The first smartphone was The IBM Simon Personal Communicator announced at COMDEX on November of 1992. It was a massive device with stylus support for touch input, 1 or 1.8MB memory card support and a nickel-cadmium battery, providing about one hour of talk time. The device allowed users to receive and make telephone calls, send emails and even faxes. Other applications included a calculator, address book, calendar, appointment scheduler, electronic note pad and handwritten annotations.

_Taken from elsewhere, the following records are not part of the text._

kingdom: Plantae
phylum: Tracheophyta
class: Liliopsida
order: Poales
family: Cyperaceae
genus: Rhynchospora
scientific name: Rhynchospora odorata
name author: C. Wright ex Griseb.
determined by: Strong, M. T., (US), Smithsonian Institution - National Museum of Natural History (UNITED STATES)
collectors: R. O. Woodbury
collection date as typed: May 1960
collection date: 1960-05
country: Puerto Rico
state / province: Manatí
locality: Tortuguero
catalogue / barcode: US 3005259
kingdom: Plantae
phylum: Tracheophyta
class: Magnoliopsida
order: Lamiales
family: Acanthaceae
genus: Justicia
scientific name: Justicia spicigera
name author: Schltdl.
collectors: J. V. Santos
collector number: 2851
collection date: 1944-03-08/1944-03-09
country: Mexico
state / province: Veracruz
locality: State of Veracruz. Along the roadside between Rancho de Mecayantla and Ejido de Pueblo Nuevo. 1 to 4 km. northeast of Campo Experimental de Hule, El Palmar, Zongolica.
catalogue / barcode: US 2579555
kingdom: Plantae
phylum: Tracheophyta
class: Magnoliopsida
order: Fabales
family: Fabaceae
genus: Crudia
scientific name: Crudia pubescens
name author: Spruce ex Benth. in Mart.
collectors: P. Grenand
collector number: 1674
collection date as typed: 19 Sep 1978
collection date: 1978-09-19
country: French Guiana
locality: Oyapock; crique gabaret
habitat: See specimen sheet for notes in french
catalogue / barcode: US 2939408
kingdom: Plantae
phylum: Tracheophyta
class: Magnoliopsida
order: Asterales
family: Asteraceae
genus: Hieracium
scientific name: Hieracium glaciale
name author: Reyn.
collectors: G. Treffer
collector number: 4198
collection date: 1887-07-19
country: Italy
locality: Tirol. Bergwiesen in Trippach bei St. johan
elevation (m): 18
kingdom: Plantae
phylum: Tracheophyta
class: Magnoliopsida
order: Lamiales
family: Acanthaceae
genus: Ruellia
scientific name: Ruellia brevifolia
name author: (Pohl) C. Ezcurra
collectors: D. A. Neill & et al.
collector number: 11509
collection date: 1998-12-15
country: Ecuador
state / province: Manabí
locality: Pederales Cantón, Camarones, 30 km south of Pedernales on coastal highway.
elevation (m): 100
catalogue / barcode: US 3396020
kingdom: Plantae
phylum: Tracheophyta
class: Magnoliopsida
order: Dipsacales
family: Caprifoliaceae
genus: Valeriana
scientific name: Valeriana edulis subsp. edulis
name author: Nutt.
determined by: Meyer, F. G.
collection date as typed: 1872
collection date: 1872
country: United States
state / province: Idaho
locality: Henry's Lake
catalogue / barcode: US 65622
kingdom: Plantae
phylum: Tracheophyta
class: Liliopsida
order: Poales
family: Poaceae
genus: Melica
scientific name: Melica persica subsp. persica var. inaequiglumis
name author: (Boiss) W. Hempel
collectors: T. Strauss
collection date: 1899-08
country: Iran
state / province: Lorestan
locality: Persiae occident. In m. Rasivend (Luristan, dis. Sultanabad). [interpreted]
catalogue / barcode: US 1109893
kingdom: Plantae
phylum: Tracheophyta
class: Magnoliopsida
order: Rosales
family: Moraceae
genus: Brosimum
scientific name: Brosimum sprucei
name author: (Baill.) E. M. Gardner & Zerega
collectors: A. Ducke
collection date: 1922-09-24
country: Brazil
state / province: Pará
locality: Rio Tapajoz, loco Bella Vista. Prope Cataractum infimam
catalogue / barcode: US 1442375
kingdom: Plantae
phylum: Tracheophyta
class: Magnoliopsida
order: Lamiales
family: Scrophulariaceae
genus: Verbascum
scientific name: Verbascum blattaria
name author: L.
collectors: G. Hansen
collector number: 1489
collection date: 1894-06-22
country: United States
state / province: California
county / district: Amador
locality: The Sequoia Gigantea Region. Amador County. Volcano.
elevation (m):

Although the first smartphone was not widely adopted, nowadays we can`t imagine our life without these useful devices. According to a 2012 survey, the U.S. smartphones users will account around 70% of all U.S. mobile devices by the end of 2013. We use them in every sphere of our daily life. About 92% of consumers use their smartphones to send text messages, whereas 84% use them for browsing the Internet. But with the advent of new technologies our cellphones have become really multi-functional.
For instance, It's already possible to use smartphones as the key to our cars, lockers and front doors. The Fraunhofer Institute for Secure Information Technology SIT in Darmstadt has developed software solutions that can turn smartphones into secure and versatile keys. ShareKey provides users with new functions- it can issue digital keys remotely for a specified amount of time and send these keys directly to the recipient’s smartphone as a QR code. To open a door, all you need to do is to wave the phone near the lock. The researchers will be demonstrating their ShareKey software at this year's CeBIT trade fair in Hannover (March 5-9, 2013). The capabilities of today`s smartphones seem almost boundless so we can have our own handily sized computers with us everywhere we go. Apparently, not everyone is interested in such functionality.
«Dumb phones» are still very much being used, sometimes becoming a symbol of anti-consumerism . There's even an anti-smartphone sold by a Netherlands company. John's Phone is a telephone that only allows making and receiving calls. It doesn’t support text messaging, calculator, alarm clock but does come with an address book function- a pen and paper pad built into the back of the device. The phone was included in the permanent collection of the new Museum of Ideas and Inventions in Barcelona.
Tastes differ. Some people become real geeks being hooked on smartphones. Others being afraid of falling victim to the cellphone prefer dumb phones. But whether smartphones really hook users into dependency, or just have become really handy device remains unclear. And what group do you belong to? Are you really addicted to your smartphone, or you are a proud owner of a dumbphone?